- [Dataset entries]
- - -

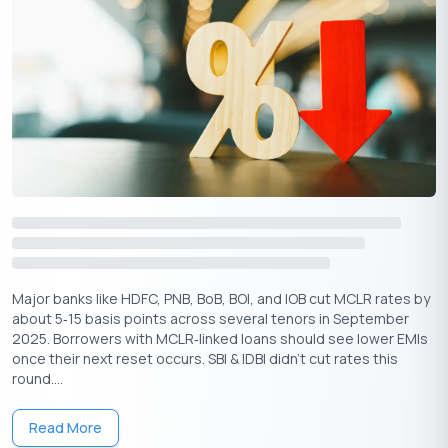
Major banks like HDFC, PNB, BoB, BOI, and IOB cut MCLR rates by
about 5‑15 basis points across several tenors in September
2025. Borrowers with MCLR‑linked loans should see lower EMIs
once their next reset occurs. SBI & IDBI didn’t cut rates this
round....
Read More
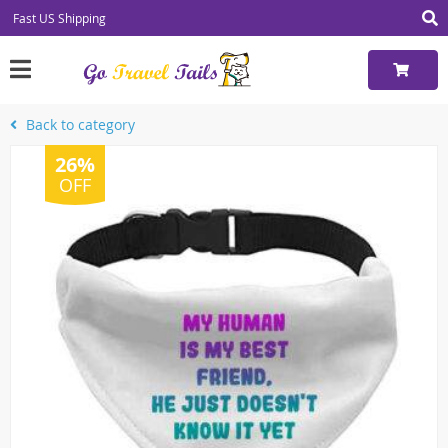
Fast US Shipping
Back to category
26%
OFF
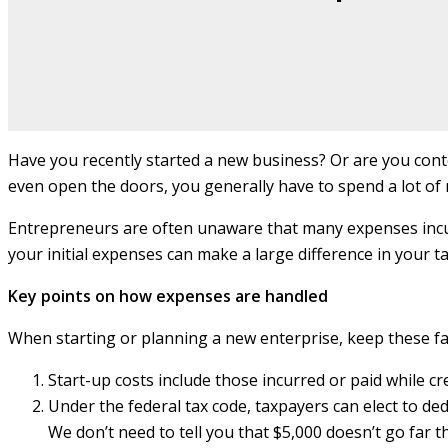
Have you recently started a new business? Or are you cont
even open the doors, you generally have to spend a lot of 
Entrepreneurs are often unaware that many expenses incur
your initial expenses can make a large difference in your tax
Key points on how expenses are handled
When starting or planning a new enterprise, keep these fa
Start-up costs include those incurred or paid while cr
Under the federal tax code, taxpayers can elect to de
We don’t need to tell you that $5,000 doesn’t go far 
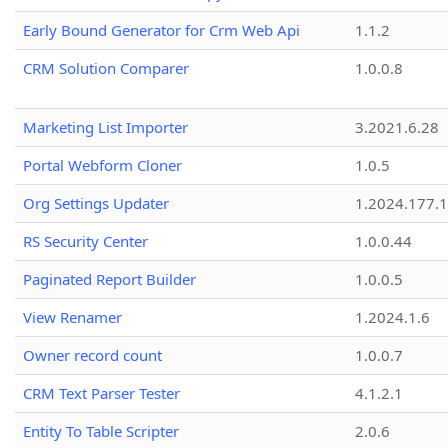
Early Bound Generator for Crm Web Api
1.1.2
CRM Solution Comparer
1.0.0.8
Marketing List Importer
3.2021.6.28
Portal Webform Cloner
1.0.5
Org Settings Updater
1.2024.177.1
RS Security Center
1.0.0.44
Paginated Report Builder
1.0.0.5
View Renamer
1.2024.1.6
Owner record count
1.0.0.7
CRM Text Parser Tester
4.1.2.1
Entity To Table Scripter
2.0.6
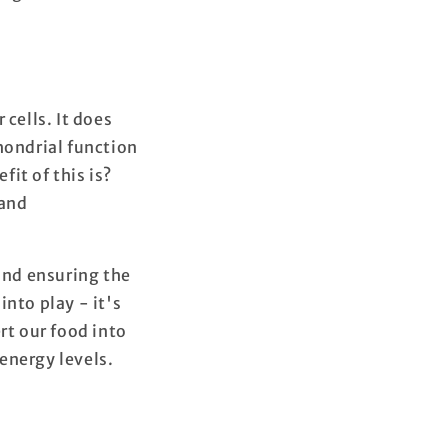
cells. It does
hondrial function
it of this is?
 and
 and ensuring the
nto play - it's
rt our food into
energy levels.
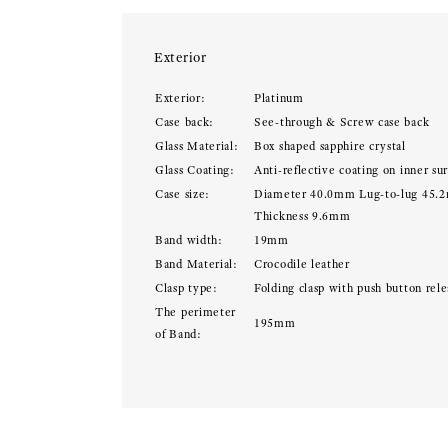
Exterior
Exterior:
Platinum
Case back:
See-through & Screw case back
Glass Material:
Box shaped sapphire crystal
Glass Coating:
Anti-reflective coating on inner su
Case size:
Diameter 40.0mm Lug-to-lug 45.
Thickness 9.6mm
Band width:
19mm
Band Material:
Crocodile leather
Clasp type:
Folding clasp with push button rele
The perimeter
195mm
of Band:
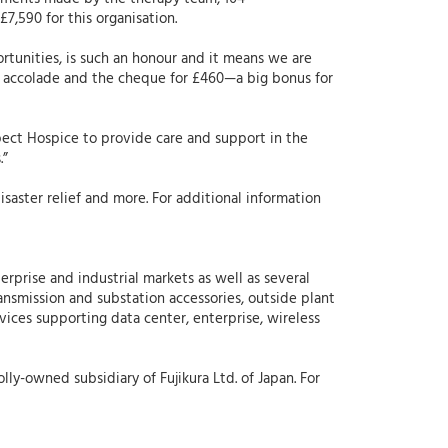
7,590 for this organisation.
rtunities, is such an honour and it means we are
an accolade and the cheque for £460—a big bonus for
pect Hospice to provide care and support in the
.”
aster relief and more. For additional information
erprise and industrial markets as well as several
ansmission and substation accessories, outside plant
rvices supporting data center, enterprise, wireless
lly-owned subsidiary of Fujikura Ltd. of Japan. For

- - -

- [What you are asked to do] Each entry above must be set down word for word; none of its pictures belong in the copy.

- [Final answer]
Major banks like HDFC, PNB, BoB, BOI, and IOB cut MCLR rates by
about 5‑15 basis points across several tenors in September
2025. Borrowers with MCLR‑linked loans should see lower EMIs
once their next reset occurs. SBI & IDBI didn’t cut rates this
round....
Read More
Fast US Shipping
Back to category
26%
OFF
Have you recently started a new business? Or are you cont
even open the doors, you generally have to spend a lot of 
Entrepreneurs are often unaware that many expenses incur
your initial expenses can make a large difference in your tax
Key points on how expenses are handled
When starting or planning a new enterprise, keep these fa
Start-up costs include those incurred or paid while cr
Under the federal tax code, taxpayers can elect to de
We don’t need to tell you that $5,000 doesn’t go far 
Early Bound Generator for Crm Web Api
1.1.2
CRM Solution Comparer
1.0.0.8
Marketing List Importer
3.2021.6.28
Portal Webform Cloner
1.0.5
Org Settings Updater
1.2024.177.1
RS Security Center
1.0.0.44
Paginated Report Builder
1.0.0.5
View Renamer
1.2024.1.6
Owner record count
1.0.0.7
CRM Text Parser Tester
4.1.2.1
Entity To Table Scripter
2.0.6
cells. It does
hondrial function
it of this is?
 and
 and ensuring the
nto play - it's
rt our food into
energy levels.
Exterior
Exterior:
Platinum
Case back:
See-through & Screw case back
Glass Material:
Box shaped sapphire crystal
Glass Coating:
Anti-reflective coating on inner su
Case size:
Diameter 40.0mm Lug-to-lug 45.
Thickness 9.6mm
Band width:
19mm
Band Material:
Crocodile leather
Clasp type:
Folding clasp with push button rele
The perimeter
195mm
of Band:
7,590 for this organisation.
rtunities, is such an honour and it means we are
an accolade and the cheque for £460—a big bonus for
pect Hospice to provide care and support in the
.”
aster relief and more. For additional information
erprise and industrial markets as well as several
ansmission and substation accessories, outside plant
rvices supporting data center, enterprise, wireless
lly-owned subsidiary of Fujikura Ltd. of Japan. For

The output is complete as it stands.